Anche l’uso del linguaggio è differente, soprattutto rileggendone il primo verso, in cui è evidente uno scavo intorno a variegate radici: dimenticare si tramuta subito nel sinonimo scordare che a sua volta contiene la corda, che naturalmente scorre, e in questa azione recupera in assonanza lo scordare. Un’esattissima sospensione tra suono e senso, la lingua che incessantemente si palesa, fino a quel verso che dice veramente lo spavento: la memoria e la sua assenza fanno paura in ugual maniera.
Sto scrivendo di due poeti talmente appartati quando erano in attività che oggi sono purtroppo spesso ignorati. Non è stato occasionale, considerando la vita poetica dei due autori, produrre un’opera così particolare. Entrambi provenivano da precedenti e solide edizioni di poesia lineare. Entrambi avevano già pubblicato pregevoli volumi di poesia visiva.
Alcuni esempi possono dare conto del retroterra poetico che ha portato questi autori a scrivere e ideare “8 poesie sulla paura”:
Giorgio Guglielmino, da Poesie di carta, Anterem Edizioni, 1991
è un’abitudine violenta che tende le parole sulla carta
questa lingua che liscia questa voce che disegna l’aria
come un animale randagio che bisbiglia morsi e rime
ecco le parole che non sono innamorate
***
e si tende questo senso estremo tra una parola e l’altra
sembra spezzare la grana dell’inchiostro e della voce
è così che come un segno inquieto il senso si divora
e i suoni sono nuvole ferme sulla pianura della carta
Scriveva Massimo Gualtieri nella nota che accompagnò la raccolta: “La scrittura, il nero su bianco della linea, non raddoppia la phoné, la definisce piuttosto come quel che manca di ciò che è mostrato. Cosa troppo immateriale, ritaglio d’aria o intimo indumento dell’anima, la voce è infigurabile. Sosta nel retro delle parole (…)”.
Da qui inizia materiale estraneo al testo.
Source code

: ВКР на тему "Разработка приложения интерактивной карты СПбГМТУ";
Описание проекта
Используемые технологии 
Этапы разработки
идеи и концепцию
Giacomo Bergamini, da Variantidi, Anterem 20/21, dicembre 1982
(…)
è un letiziare invalido e sgraziato
un sospetto allestito e papale
il riandare quasi a lutti miliziati
è una sorta di coperto insanguinato
forse il lucro sacrale e rassodato o
un vacillare traghettato delle tracce
verso un cielo spento a strazio
uno smanto che include cristi e santi
di quella festa disattesa e immotivata
(…)
Francois Bruzzo, nella prefazione a un volume che conteneva questa poesia, ha scritto: “densità foniche e semantiche come rosa dei venti del discorso si espandono in diverse direzioni, lattescenze sonore: metriche del nome per incidere nella parola la smisuratezza di <cotanto dolore> per la guerra che la poesia costituisce per chi la scrive, poiché poeta è colui che considera sé il suo peggiore nemico”.
A completamento delle note biografiche va aggiunto che Giacomo Bergamini, nel 1997, pubblicò con Anterem “La malattia delle parole”. Nel 2004 venne a mancare in circostanze mai chiarite.
Giorgio Guglielmino vive all’estero.
Il titolo di questo intervento modifica il verso di Rilke “Non aver paura, sono io”.